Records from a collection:
<<<<
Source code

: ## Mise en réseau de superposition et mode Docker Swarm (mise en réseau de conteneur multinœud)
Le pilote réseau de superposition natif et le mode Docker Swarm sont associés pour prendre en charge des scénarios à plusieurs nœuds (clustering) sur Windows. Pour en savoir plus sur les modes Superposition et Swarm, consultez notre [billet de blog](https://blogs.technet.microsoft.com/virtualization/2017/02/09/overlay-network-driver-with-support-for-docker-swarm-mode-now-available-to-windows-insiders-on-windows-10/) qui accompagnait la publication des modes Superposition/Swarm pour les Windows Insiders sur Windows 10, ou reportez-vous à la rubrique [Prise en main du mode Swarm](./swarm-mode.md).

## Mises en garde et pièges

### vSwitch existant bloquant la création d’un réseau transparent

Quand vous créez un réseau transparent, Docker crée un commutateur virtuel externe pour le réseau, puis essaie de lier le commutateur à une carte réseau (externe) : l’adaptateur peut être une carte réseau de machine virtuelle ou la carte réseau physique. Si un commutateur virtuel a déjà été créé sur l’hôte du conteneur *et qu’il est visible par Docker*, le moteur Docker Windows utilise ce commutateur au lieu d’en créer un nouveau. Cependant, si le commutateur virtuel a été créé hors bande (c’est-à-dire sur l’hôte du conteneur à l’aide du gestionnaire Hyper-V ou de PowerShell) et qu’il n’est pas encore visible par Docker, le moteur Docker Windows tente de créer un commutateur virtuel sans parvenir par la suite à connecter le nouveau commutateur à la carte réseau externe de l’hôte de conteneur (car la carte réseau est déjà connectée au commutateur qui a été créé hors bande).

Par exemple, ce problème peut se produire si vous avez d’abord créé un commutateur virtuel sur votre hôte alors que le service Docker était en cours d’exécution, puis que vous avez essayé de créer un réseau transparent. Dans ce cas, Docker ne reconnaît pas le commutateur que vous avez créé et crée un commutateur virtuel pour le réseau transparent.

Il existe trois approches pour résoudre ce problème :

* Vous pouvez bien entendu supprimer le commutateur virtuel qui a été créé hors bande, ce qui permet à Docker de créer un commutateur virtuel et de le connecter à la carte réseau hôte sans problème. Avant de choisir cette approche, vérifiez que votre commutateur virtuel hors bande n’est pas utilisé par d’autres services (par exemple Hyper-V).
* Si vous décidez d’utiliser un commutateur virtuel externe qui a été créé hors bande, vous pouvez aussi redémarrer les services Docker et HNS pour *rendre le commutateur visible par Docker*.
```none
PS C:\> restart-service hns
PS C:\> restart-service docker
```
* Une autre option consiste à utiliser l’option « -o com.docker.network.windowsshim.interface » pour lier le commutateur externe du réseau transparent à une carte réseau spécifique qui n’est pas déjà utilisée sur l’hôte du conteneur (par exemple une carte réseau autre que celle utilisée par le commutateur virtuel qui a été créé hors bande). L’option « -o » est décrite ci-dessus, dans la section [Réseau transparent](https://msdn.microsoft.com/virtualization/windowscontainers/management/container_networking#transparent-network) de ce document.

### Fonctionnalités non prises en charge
>>>>
_Exercise description_
Write out each line above with the word "restart".

_Reply_
PS C:\> restart-service hns
PS C:\> restart-service docker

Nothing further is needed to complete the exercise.